Court Allows Medicare Advantage Plan’s Suit for Double Damages to ProceedBy Kate Riordan | October 14, 2014
In an important development on the Medicare Advantage (MA) front, the court in Humana v. Farmers Texas County Mutual Insurance Company, et. al, No. 13-CV-611-LY (W.D. Texas, September 24, 2014) issued a ruling allowing a Medicare Advantage plan’s lawsuit for “double damages” to proceed.
A copy of this decision can be obtained here.
Last February a magistrate recommended that the District Court dismiss Humana’s lawsuit against Farmers, wherein Humana – a Medicare Advantage organization – sought double damages for alleged violations of the Medicare Secondary Payer Act via the act's private cause of action framework.

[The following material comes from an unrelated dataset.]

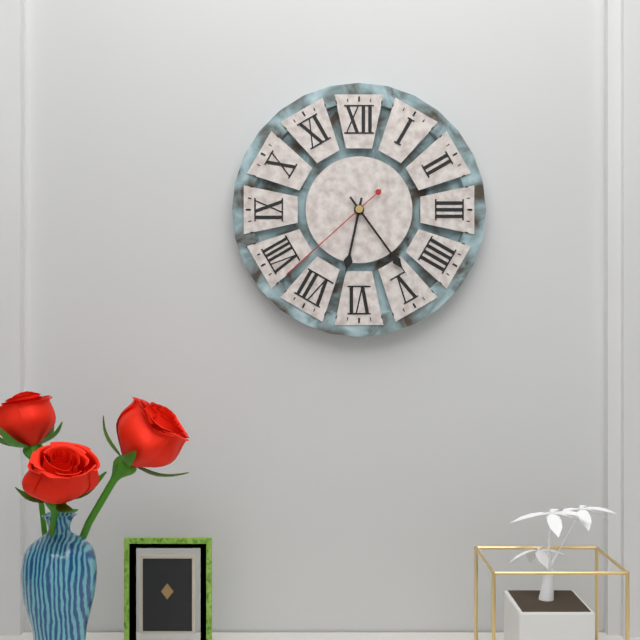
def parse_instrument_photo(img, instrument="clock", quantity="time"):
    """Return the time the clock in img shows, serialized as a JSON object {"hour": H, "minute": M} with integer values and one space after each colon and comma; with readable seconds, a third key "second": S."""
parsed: {"hour": 6, "minute": 24, "second": 38}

Federal Judge Lee Yeakel, in a brief four page decision, rejected the magistrate’s recommendation.
Without providing any additional analysis, the court aligned itself behind In re Avandia Mktg, a Third Circuit ruling that Medicare Advantage Plans have private cause of action rights under the MSP. For a detailed analysis of the 2012 Avandia case, see ISO CP’s article here.
The MSP’s private cause of action provision allows entities to bring suit in Federal Court to pursue alleged MSP reimbursement claims, including double damages in some circumstances. The nature and scope of the MSP’s private cause of action provision is the most critical question for courts to decide at this juncture.
In Avandia, the Third Circuit held that “the plain text” of the MSP’s private cause of action provision affords MAOs private cause of action rights. Prior to Avandia, courts had been reluctant to expand these rights beyond traditional Medicare or the injured party. Following Avandia, companies such as Humana have sought to expand the list of states where a Medicare Advantage Plan would hold such powerful recovery rights.
The ability of Medicare Advantage Plans to use the MSP’s private cause of action provision to recover payments made prior to a personal injury settlement has a direct impact on the nature of MSP obligations for insurers. Simply put, insurers need to know if they can face double damages lawsuits from Medicare only, or also from a whole class of healthcare insurers who offer Medicare Advantage Plans. The Humana v. Farmers decision moves us closer to a resolution of this issue in Texas, and possibly the entire Fifth Circuit.
We will continue to watch this case and others closely and will provide updates as required.